[Collected data entries]
━━━━━━

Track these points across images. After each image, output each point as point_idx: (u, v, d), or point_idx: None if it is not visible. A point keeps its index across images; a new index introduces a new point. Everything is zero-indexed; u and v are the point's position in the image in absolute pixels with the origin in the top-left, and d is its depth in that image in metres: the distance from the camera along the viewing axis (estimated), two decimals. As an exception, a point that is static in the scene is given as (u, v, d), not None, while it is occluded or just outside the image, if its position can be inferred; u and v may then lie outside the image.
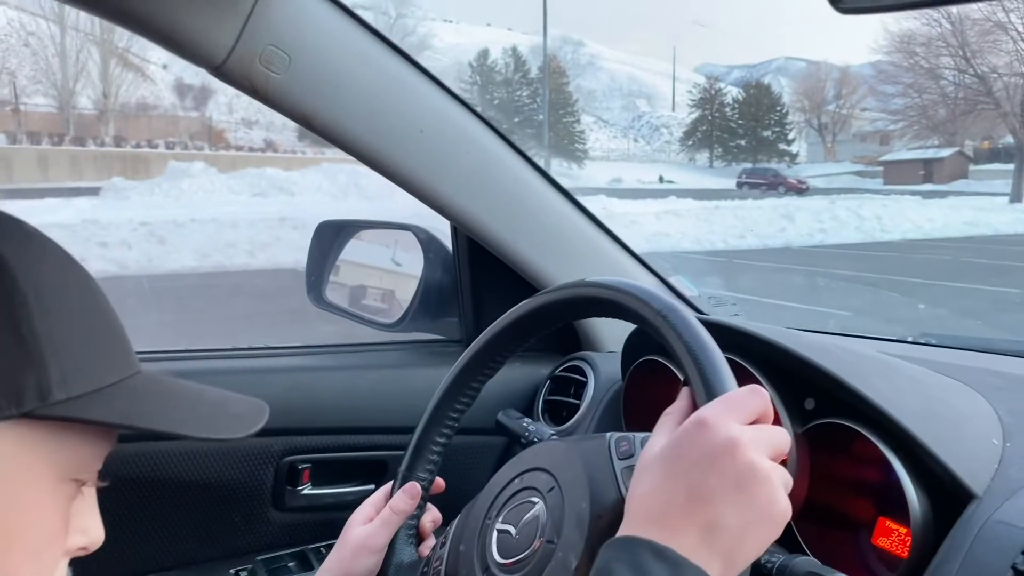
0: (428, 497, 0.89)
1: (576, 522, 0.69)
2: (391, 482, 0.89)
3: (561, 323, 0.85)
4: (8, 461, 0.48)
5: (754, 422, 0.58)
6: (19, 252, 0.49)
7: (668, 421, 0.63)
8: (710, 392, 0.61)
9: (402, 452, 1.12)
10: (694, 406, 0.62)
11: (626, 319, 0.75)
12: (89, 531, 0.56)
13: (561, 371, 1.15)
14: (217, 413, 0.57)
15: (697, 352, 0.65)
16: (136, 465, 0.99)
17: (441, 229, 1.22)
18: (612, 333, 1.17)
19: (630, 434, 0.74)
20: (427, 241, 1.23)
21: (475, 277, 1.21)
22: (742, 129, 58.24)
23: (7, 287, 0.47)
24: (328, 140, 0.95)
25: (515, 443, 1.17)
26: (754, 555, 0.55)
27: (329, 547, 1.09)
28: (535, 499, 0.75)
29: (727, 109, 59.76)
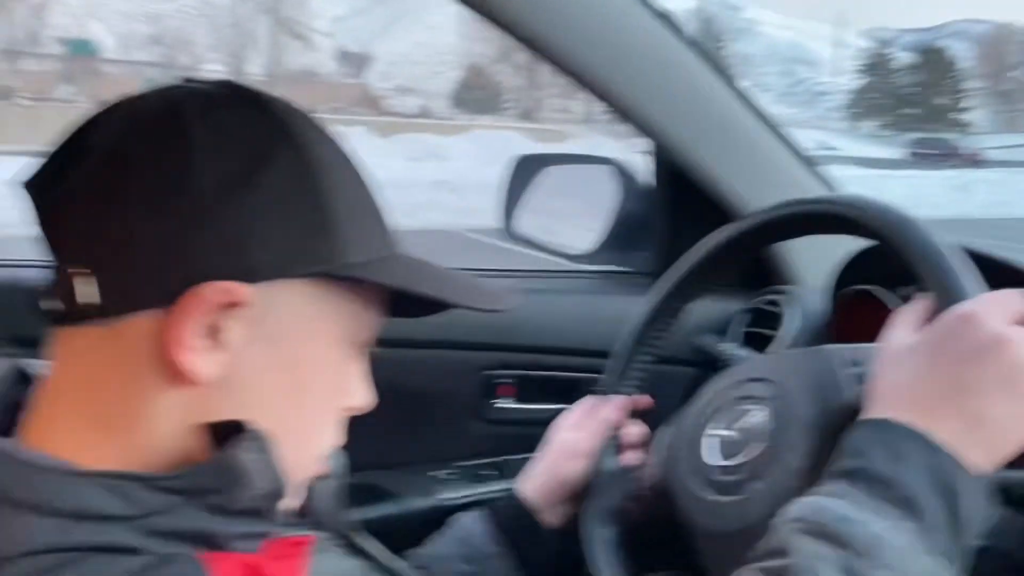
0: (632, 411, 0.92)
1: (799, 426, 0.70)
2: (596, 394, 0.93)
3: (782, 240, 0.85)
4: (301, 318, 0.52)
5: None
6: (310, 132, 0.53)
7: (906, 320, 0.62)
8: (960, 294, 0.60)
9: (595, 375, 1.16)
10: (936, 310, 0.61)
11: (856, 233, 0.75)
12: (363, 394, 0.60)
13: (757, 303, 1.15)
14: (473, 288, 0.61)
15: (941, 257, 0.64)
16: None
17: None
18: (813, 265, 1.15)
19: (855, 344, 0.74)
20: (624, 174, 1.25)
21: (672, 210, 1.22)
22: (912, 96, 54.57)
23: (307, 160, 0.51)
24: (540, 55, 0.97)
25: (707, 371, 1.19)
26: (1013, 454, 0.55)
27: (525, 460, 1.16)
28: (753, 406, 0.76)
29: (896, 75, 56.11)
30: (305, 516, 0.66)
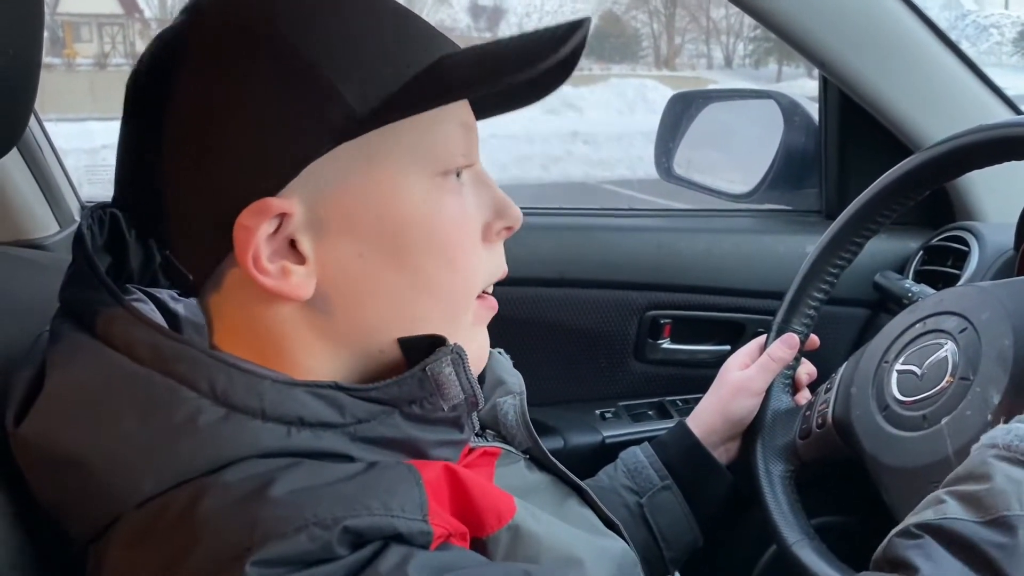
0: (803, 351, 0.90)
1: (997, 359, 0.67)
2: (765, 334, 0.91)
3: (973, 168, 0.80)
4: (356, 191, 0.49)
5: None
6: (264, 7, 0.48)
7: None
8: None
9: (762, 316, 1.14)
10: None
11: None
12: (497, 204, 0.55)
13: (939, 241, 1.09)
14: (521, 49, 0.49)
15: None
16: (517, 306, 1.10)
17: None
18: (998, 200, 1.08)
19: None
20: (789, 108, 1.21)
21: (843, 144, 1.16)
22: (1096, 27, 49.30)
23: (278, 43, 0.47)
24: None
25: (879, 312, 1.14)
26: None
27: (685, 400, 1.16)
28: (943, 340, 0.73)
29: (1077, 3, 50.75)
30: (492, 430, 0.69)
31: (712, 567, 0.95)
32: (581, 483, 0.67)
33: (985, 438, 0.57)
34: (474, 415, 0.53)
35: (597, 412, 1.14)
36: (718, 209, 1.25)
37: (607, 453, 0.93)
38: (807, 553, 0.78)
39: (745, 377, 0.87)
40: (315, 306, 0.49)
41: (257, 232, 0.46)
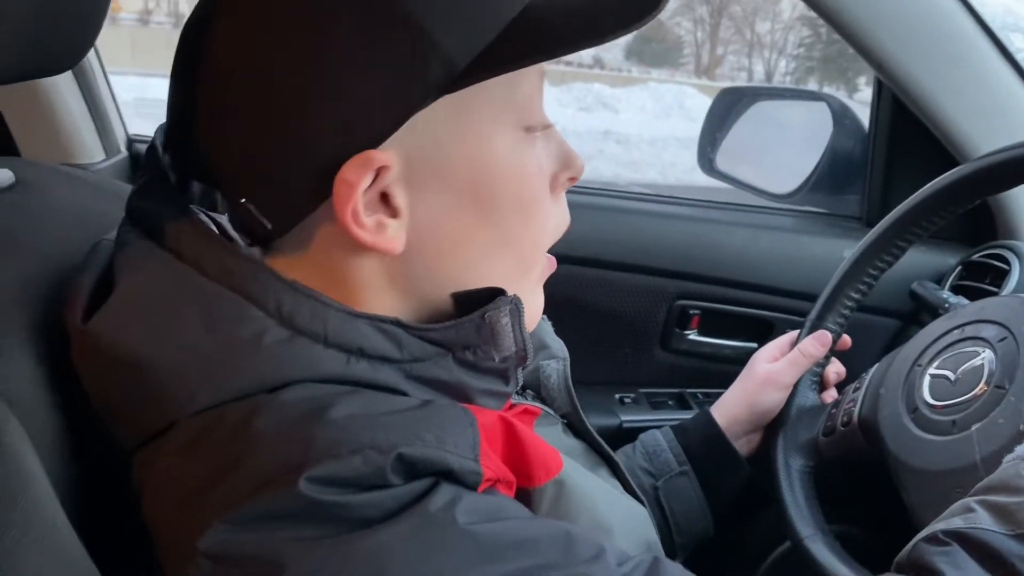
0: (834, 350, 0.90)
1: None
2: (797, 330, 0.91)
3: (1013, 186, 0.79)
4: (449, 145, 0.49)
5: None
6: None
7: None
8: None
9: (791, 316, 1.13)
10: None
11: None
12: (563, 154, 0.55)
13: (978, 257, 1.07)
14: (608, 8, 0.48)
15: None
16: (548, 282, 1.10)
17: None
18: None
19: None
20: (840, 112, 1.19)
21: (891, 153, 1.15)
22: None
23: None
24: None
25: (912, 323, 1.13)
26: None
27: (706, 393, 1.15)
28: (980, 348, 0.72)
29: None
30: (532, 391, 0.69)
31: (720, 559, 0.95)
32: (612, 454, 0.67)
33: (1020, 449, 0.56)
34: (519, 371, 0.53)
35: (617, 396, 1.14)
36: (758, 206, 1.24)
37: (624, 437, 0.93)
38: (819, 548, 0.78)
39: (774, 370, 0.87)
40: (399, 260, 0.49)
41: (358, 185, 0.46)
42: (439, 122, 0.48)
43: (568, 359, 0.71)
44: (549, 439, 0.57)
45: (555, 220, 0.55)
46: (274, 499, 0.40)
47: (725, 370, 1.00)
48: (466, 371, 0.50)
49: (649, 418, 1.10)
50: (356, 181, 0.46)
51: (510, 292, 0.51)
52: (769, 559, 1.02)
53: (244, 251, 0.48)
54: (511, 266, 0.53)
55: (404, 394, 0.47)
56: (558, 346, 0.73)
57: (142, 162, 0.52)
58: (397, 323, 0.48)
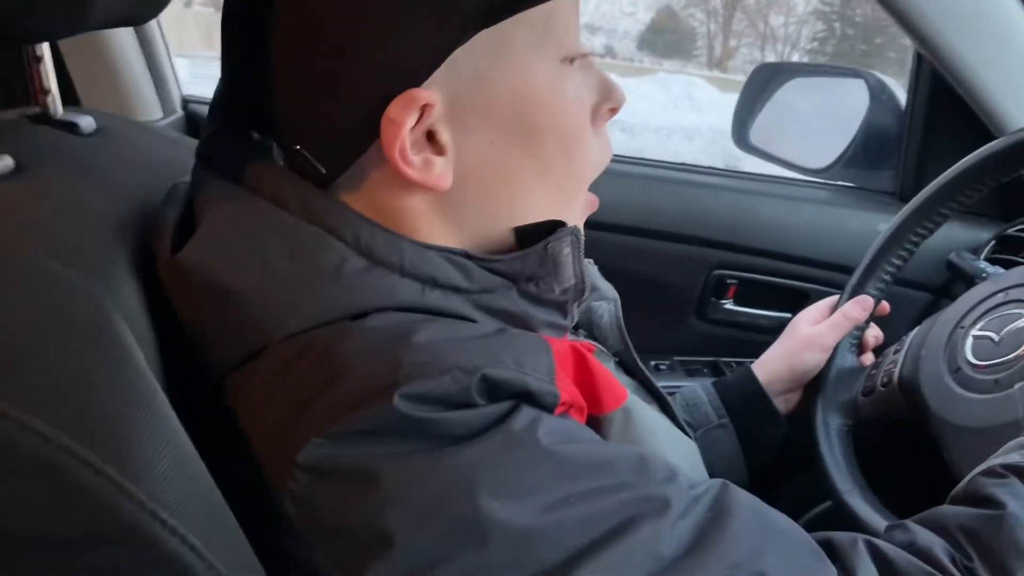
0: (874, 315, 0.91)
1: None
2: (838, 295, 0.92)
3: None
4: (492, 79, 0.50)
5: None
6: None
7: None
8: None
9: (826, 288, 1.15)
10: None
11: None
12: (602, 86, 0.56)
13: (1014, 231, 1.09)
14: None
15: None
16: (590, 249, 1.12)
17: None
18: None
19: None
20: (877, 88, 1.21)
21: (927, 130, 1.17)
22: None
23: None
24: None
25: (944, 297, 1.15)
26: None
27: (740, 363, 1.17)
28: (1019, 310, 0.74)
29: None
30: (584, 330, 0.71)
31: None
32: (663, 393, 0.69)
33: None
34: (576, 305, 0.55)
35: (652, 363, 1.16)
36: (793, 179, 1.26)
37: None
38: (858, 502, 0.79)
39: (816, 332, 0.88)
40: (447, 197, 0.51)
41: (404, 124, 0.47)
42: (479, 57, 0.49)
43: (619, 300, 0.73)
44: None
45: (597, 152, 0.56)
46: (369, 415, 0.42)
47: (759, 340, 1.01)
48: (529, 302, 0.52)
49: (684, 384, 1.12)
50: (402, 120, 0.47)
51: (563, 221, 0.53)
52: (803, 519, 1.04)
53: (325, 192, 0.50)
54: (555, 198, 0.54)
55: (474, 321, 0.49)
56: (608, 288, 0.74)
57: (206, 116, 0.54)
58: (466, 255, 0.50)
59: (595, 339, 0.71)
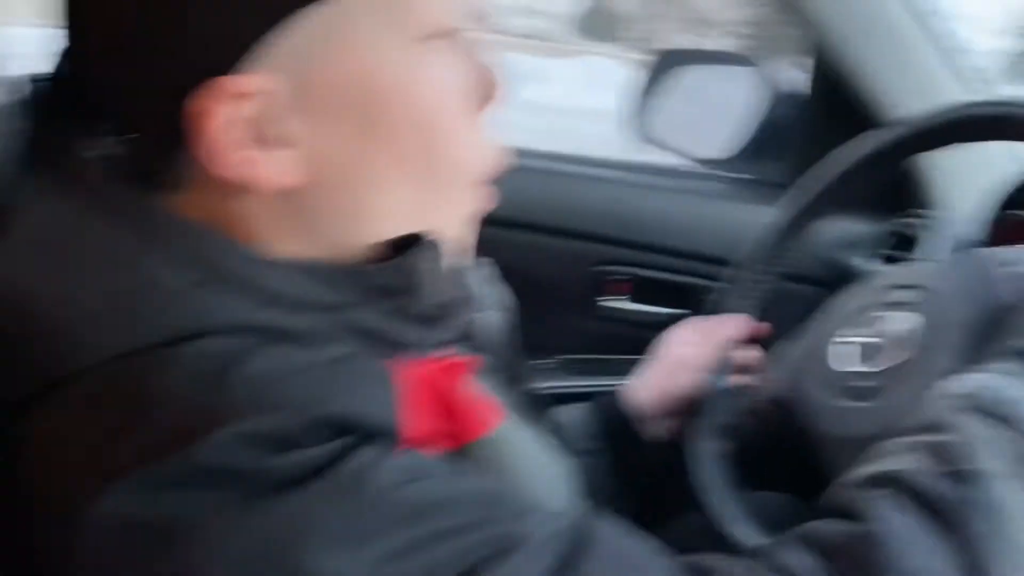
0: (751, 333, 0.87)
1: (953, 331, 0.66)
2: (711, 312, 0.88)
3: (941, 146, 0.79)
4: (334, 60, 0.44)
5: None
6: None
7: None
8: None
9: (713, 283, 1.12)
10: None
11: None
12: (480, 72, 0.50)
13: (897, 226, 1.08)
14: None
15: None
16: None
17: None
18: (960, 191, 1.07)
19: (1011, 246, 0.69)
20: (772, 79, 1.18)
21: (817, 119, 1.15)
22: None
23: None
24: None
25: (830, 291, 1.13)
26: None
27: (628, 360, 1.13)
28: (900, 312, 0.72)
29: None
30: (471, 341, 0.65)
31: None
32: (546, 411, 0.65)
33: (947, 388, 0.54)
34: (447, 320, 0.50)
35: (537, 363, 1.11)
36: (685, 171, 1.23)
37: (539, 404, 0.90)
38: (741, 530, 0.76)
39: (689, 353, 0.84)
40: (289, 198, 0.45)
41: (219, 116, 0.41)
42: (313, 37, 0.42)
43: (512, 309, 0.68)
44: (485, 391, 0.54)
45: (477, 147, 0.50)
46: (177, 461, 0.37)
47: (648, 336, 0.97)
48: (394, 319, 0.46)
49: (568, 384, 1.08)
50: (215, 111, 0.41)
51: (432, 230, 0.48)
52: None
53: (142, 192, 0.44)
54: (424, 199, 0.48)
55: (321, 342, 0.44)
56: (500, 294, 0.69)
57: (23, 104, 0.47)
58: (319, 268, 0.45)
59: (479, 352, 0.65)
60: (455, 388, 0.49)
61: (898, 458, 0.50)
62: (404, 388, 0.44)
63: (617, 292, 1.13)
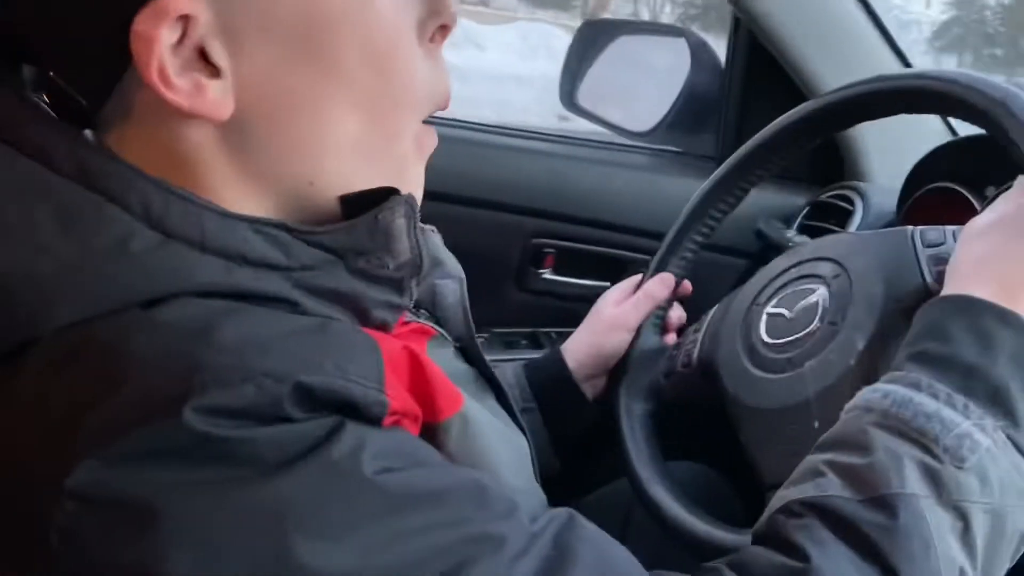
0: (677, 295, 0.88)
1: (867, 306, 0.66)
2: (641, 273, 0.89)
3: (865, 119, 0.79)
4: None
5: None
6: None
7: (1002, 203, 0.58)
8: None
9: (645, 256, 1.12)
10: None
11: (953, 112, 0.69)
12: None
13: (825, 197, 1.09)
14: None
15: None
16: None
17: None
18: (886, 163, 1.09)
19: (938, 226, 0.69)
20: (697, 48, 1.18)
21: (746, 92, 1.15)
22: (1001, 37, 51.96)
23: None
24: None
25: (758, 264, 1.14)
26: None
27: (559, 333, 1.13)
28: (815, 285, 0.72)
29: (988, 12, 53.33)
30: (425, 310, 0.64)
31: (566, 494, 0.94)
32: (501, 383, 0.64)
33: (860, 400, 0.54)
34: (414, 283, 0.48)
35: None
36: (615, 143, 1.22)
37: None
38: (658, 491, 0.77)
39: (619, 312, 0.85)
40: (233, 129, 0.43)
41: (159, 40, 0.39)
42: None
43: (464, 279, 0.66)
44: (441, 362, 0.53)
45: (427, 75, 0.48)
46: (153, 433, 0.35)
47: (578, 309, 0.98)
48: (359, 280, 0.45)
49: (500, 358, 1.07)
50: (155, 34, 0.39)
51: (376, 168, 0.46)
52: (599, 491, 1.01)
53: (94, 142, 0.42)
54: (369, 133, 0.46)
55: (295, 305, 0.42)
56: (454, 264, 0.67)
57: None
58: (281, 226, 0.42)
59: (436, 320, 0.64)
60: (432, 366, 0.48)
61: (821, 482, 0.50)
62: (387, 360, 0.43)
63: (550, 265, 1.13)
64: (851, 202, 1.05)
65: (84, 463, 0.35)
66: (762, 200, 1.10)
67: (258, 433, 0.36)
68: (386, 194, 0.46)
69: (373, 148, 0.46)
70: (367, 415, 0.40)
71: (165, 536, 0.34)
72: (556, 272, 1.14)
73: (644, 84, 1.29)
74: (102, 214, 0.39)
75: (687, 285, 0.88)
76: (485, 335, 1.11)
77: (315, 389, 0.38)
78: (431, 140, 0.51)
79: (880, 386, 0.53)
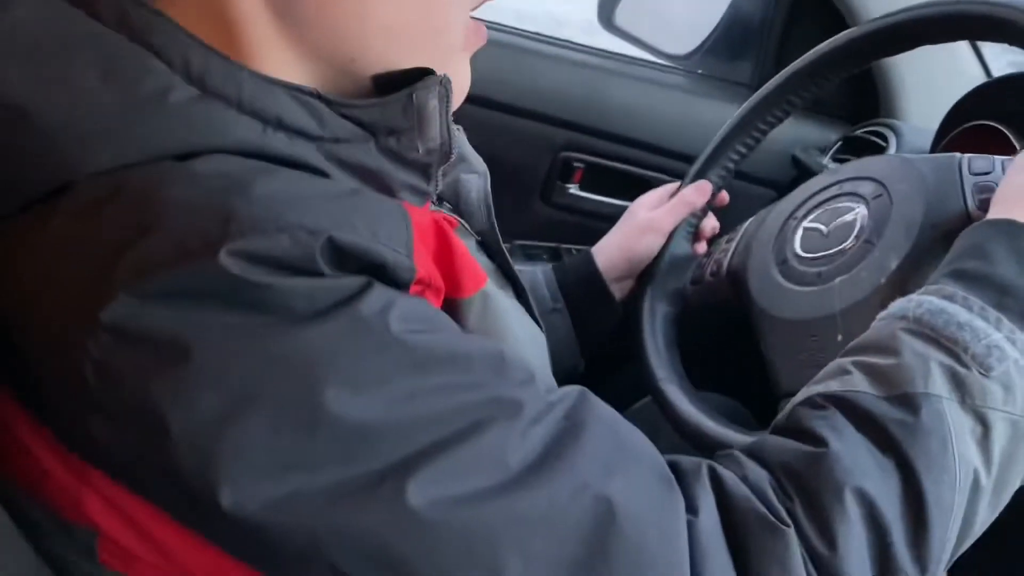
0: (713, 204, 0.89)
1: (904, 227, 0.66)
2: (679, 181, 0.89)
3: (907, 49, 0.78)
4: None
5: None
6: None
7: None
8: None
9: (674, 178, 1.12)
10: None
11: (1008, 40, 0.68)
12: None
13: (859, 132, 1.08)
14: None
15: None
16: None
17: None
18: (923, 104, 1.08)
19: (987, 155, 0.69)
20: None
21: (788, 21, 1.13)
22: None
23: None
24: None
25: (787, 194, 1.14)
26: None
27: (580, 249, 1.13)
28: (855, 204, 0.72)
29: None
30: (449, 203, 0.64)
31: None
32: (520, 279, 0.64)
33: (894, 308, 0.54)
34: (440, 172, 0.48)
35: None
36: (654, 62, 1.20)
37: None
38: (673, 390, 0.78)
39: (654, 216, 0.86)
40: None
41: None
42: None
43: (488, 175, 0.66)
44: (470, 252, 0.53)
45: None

━━━━━━

#### [What the task requires]
Print the data above exactly, from its first line to the line bearing "1: (576, 522, 0.69)" inclusive, and keep pictures out of the result.

#### [Answer below]
Track these points across images. After each image, output each point as point_idx: (u, v, d), or point_idx: None if it is not visible. A point keeps its index across images; a new index introduces a new point. Everything is zero-indexed; u and v are the point's position in the image in absolute pixels with the origin in the top-left, and d is its depth in that image in metres: the distance from the camera along the viewing axis (estimated), two decimals. As an exception, a point that is static in the scene is given as (u, v, d), not None, while it is occluded or just outside the image, if its position can be inferred; u and v may then lie outside the image.
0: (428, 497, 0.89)
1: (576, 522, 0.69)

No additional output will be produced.